**Задание**
Ответьте на вопросы по тексту о хороших манерах:
1. Что горожан открыто призывали носить с собой?
2. В каком году сэр Уильям Уэнтуорт давал советы своему сыну?
3. Каким английским словом называют горожанина, хорошо знакомого с жизнью улицы?

**Исходный текст**
----------

Только после Вас. Всемирная история хороших манер,

22
18
20
22
24
26
28
30

На улицах следовало остерегаться ватаг хулиганов, и горожан открытым текстом призывали носить с собой оружие для самозащиты. Сэр Уильям Уэнтуорт в 1607 г. советовал своему сыну не доверять никому, поскольку все окружающие на самом деле лишь хотели его использовать; любой в мгновение ока из друга мог превратиться в злейшего врага, и потому единственным способом выжить в этом мире было, по его мнению, научиться безупречно владеть собой, быть человеком внешне сдержанным, скрытным и даже двуличным.

От средневековой самообороны до современной самозащиты

Самообладание и здоровая бдительность до сих пор необходимы при перемещении в крупных городах. Советы, которые Уэнтуорт давал сыну, хорошо описывают также поведение современного горожанина, для которого в английском языке есть хорошее определение – streetwise, то есть человек, хорошо знакомый с жизнью улицы и умеющий за себя постоять. В публичных местах мы стараемся держать дистанцию и не стремимся идти на контакт с незнакомцами, наоборот, мы всеми силами пытаемся его избежать, поскольку чужаки – люди непонятные, непредсказуемые и доверять им нельзя, ведь они могут оказаться по-настоящему плохими парнями.

----------

Полигональная разметка фотографий
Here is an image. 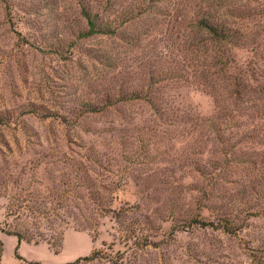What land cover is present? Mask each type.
I'll use <instances>...</instances> for the list:
<instances>
[{"label":"rangeland","instance_id":"rangeland-1","mask_svg":"<svg viewBox=\"0 0 264 264\" xmlns=\"http://www.w3.org/2000/svg\"><path fill=\"white\" fill-rule=\"evenodd\" d=\"M107 2L0 0V264H264V0Z\"/></svg>","mask_w":264,"mask_h":264},{"label":"trees","instance_id":"trees-1","mask_svg":"<svg viewBox=\"0 0 264 264\" xmlns=\"http://www.w3.org/2000/svg\"><path fill=\"white\" fill-rule=\"evenodd\" d=\"M109 2H111L112 0H107ZM159 0H154V2H157ZM109 2H107L105 4V10L108 11V9H113V5L110 4ZM93 6H89L87 7V9H83L82 14L84 15L85 19L87 20V27H88V31L84 34L85 37H93L96 35H106V34H113L115 33L114 28V21L113 22H109V23H101L100 22V15L98 12H93ZM193 29L200 31L204 34H207L211 39H213L214 42H216L219 46H221V48L223 46H232V47H239V44L236 41V37L234 35V31L233 29H230L226 24L222 23L220 21V19L218 17H212L210 15V13H207L205 15H203L198 21H196L193 25ZM210 59L211 61H213L216 64H220L223 63L225 66L228 65V57L226 56V52L224 50H222L221 52H216L213 51L212 54L207 55V57H205L204 59ZM224 67V66H222ZM209 67H207L206 69L208 70ZM232 75L234 73H231ZM246 77V76H245ZM244 77L243 74H239L238 76H230V84L229 86L231 88L235 89H239L246 87L245 85V80L246 78ZM234 93V92H233ZM232 93V94H233ZM235 95V94H234ZM131 100H137V101H141L143 100L139 95H137L135 98H132ZM230 107V106H229ZM224 111H228V113H231V110H226L223 109ZM93 112V111H91ZM63 120H66L64 117H62ZM210 124L213 126H216V123L214 121H209ZM231 123L232 119H231V114H227L225 116H222L221 118V122L218 123L219 126H226L228 127L227 123ZM228 152H224V155L230 157L232 156L233 153ZM247 162V161H244ZM23 209V207L20 208V211ZM19 209L16 208L14 211H12V214H14V212H18ZM19 214V213H17ZM15 214V215H17ZM7 235H11V236H15L18 238V242L19 245L22 242H26L28 244H34V245H40L41 242H47L48 244H50L49 240H47L46 238H44L42 235H40L39 233H31V232H27L26 230L24 231L23 228H16L15 231L13 232H6ZM18 250H19V246L16 248V257L19 260H22V258L20 257V255L18 254ZM2 243L0 241V258L2 256ZM81 260V259H80ZM84 260H91V258H86Z\"/></svg>","mask_w":264,"mask_h":264},{"label":"crops","instance_id":"crops-1","mask_svg":"<svg viewBox=\"0 0 264 264\" xmlns=\"http://www.w3.org/2000/svg\"><path fill=\"white\" fill-rule=\"evenodd\" d=\"M7 235V234H6ZM9 236H11V235H9ZM15 237V236H14ZM17 238V237H16ZM17 240H18V238H17ZM23 243H26V242H22L21 244H23ZM21 244L19 245V242H18V246H19V249H20V246H21ZM26 244H28V243H26ZM33 245V244H32ZM17 246V247H18ZM35 246H38V245H35ZM19 251V250H18Z\"/></svg>","mask_w":264,"mask_h":264}]
</instances>
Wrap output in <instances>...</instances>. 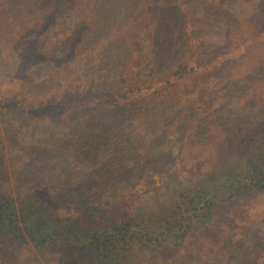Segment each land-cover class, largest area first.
<instances>
[{"label":"rangeland","instance_id":"1","mask_svg":"<svg viewBox=\"0 0 264 264\" xmlns=\"http://www.w3.org/2000/svg\"><path fill=\"white\" fill-rule=\"evenodd\" d=\"M259 30L264 0H0V191L45 196L64 220L87 208L81 195L127 212L141 196L161 201L171 181L232 167L227 154L264 137V45L246 62L230 51ZM177 69L191 70L159 97L115 109L89 101ZM133 157L125 183L117 160ZM113 162L110 188L101 174ZM204 226L177 249L122 264H264V190L216 202ZM16 246L0 264H82L27 240Z\"/></svg>","mask_w":264,"mask_h":264},{"label":"trees","instance_id":"2","mask_svg":"<svg viewBox=\"0 0 264 264\" xmlns=\"http://www.w3.org/2000/svg\"><path fill=\"white\" fill-rule=\"evenodd\" d=\"M76 34L80 35V27L75 31L74 39L77 38ZM262 45L264 30H259L247 40L232 46L230 51L246 62ZM188 70L191 69H177L170 74L173 75L172 78L157 80L144 87L130 81V86L124 92L123 89L117 93L97 94L89 101H94V106L115 109L127 107L128 104L145 100L146 97H154L153 94L159 97L162 91H166V86L176 85V78ZM83 101L86 103L85 99ZM84 103L76 108H83ZM249 146L246 153L242 154L237 149L226 155L227 160L230 158L234 161L230 165L232 167L222 169L224 163H219L214 169L203 173L201 180L186 186L171 181L170 185L167 184V194H164L161 201L155 200L151 205H148L149 202L142 204L140 199L144 196H138L139 199L134 200L135 208L131 211L126 212L121 210L122 207L113 205L108 214L106 210L98 209L102 206L101 203L91 205L88 202L89 197L83 200L81 195L78 204L101 214L96 222L82 216L83 212L88 211L86 209H75L77 215L61 220L45 196H34L28 201L29 199H24L25 196L17 195L20 198L17 200L7 191H0V260H8L14 256L20 239L34 242L41 248L55 249L69 260L82 264H122L124 257L130 253L160 248L177 249L188 233L205 227L216 202L231 200L247 190H264V137ZM139 148L136 145L132 149L136 153ZM136 159L141 158L117 160V164L120 161L126 163L123 167L126 172H122L127 174L122 179L125 183H130L127 171L129 164L132 165ZM237 160L238 163L235 162ZM112 164L101 174L106 180L104 185L110 188L118 181L115 163ZM141 165L142 162L139 168ZM57 244H60L59 249Z\"/></svg>","mask_w":264,"mask_h":264}]
</instances>
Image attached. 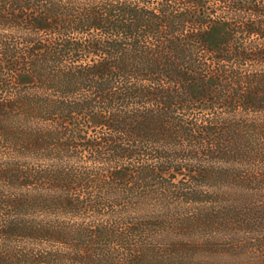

----------

**Ответ к заданию**
1. Оружие для самозащиты.
2. В 1607 г.
3. Streetwise.